Now if you check the number of residues in either long_loop_1.pdb or short_loop_1.pdb, they should agree with the number of lines in each respective blueprint file.  This allows you to not having to do the math for changing the length of a protein.

Let's make a new blueprint file, this time call it disulf.bp

 ~/Downloads/ -pdbfile 1pgaA_0001.pdb > disulf.bp

We are going to treat this file a little differently.  We are going to assign every position in this file, by replacing all of the dots "." to either H, E, or L.  They will all behave exactly the same way regardless of what you use because we are going to bypass the low-resolution building stage.
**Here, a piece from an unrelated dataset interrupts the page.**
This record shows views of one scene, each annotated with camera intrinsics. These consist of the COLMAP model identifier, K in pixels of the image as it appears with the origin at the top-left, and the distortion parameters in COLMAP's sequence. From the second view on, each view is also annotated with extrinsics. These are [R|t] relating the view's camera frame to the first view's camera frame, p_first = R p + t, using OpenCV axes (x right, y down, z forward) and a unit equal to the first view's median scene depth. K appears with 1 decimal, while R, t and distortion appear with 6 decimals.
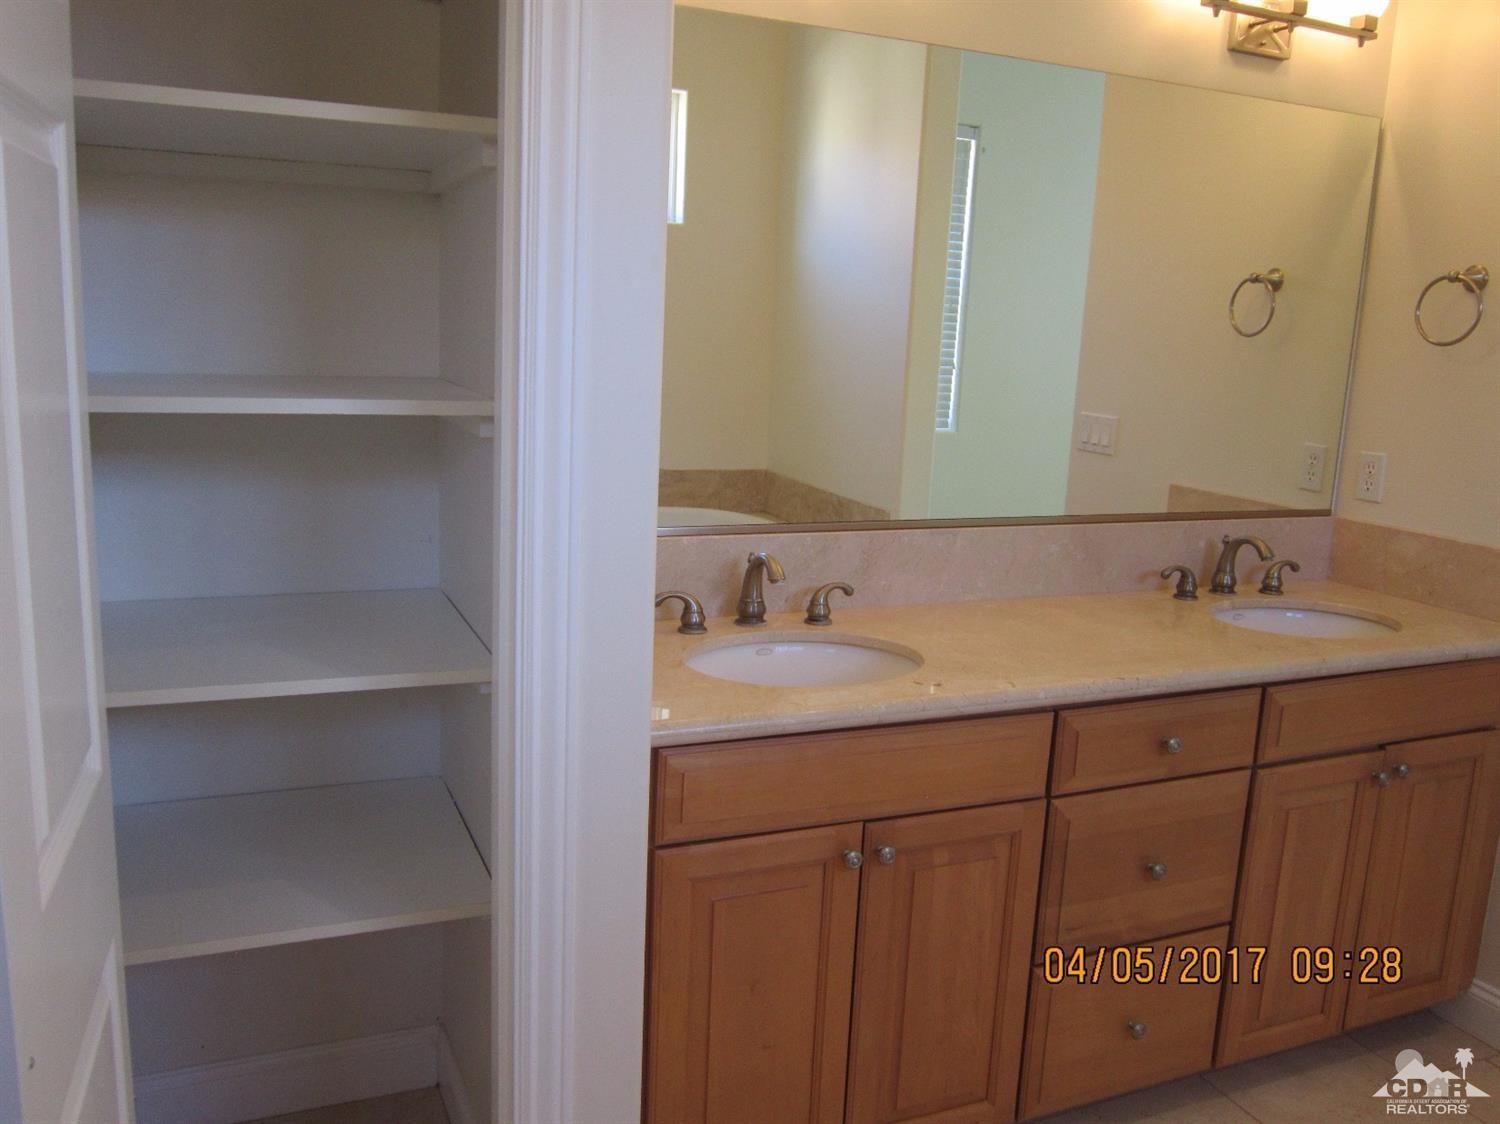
lens RADIAL K [[1223.1, 0, 744.0], [0, 1223.1, 561.5], [0, 0, 1]] dist [-0.051402, 0.020358]
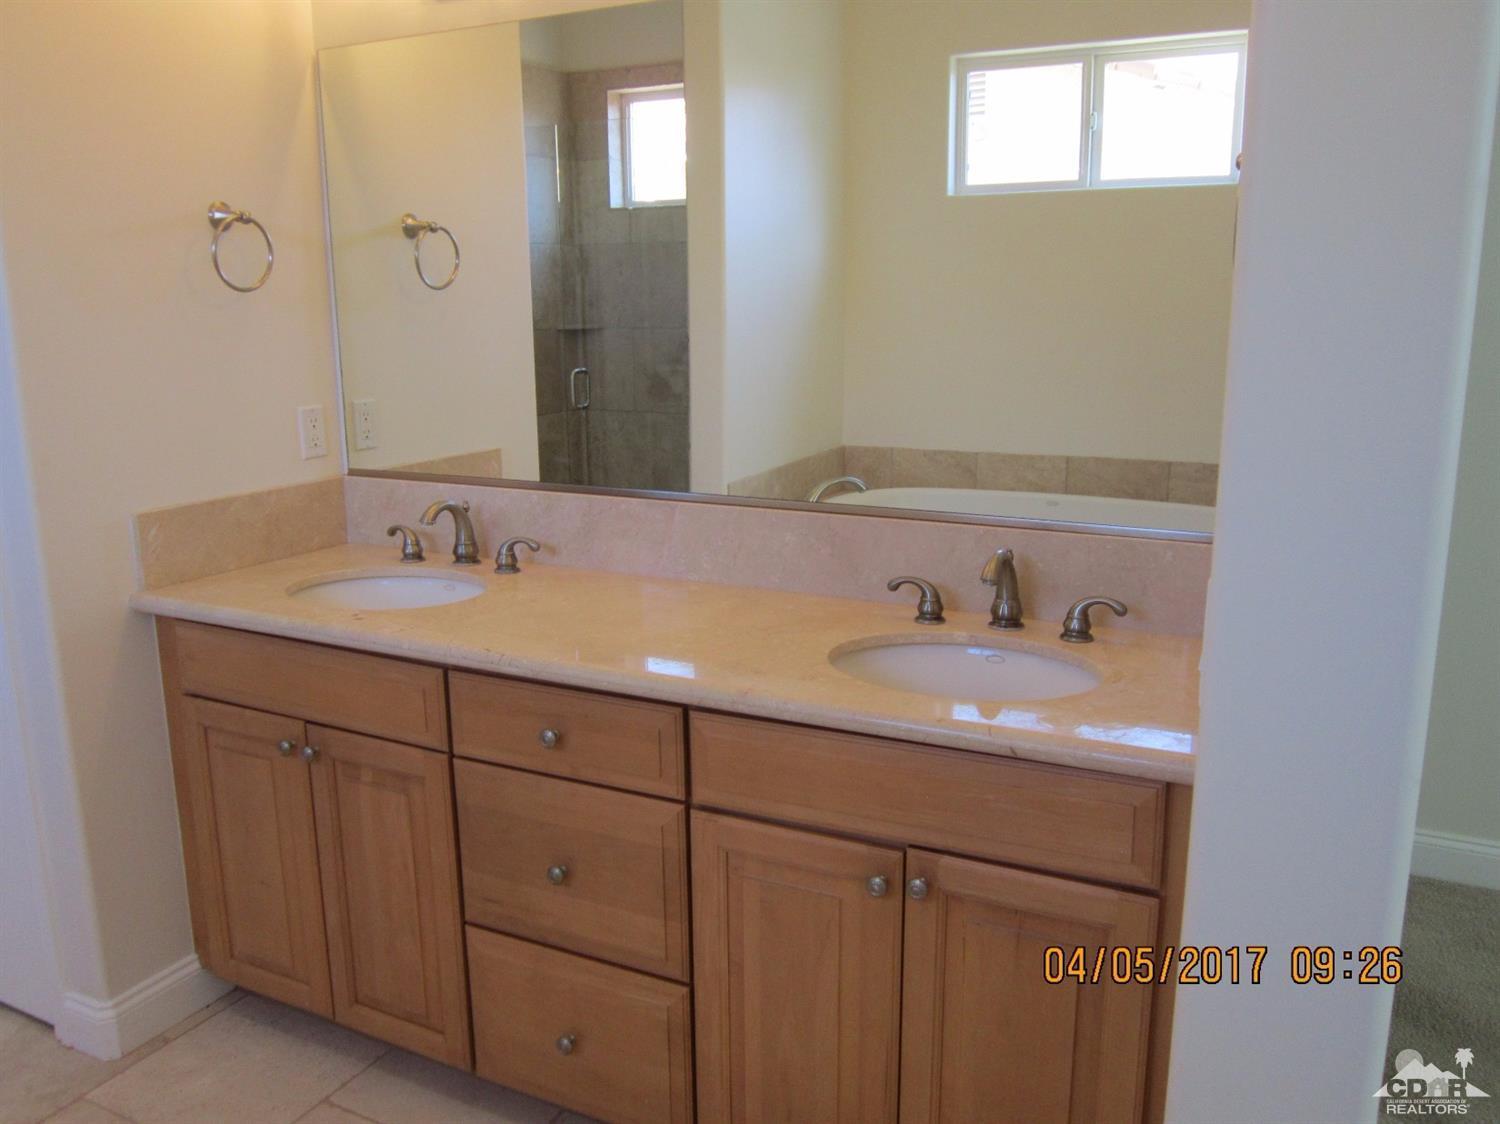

These assignments are then just to tell the program to include them when scanning for disulfide forming pairs.

run the same command as previously, but we now  change again the prefix and add three new flags to handle disulfides
~/Rosetta/source/bin/remodel.linuxgccrelease -s 1pgaA_0001.pdb -blueprint disulf.bp -jd2:no_output -num_trajectory 1 -save_top 1 -out:prefix disulfide -remodel:quick_and_dirty -build_disulf -match_rt_limit 1 -bypass_fragments 

-build_disulf turns on the disulfide building mode
-match_rt_limit 1 defines the threshold for a disulfide match to 1 Å rmsd
-bypass_fragments because we only want to scan a fixed structure for disulfides.  This step skips low-resolution building.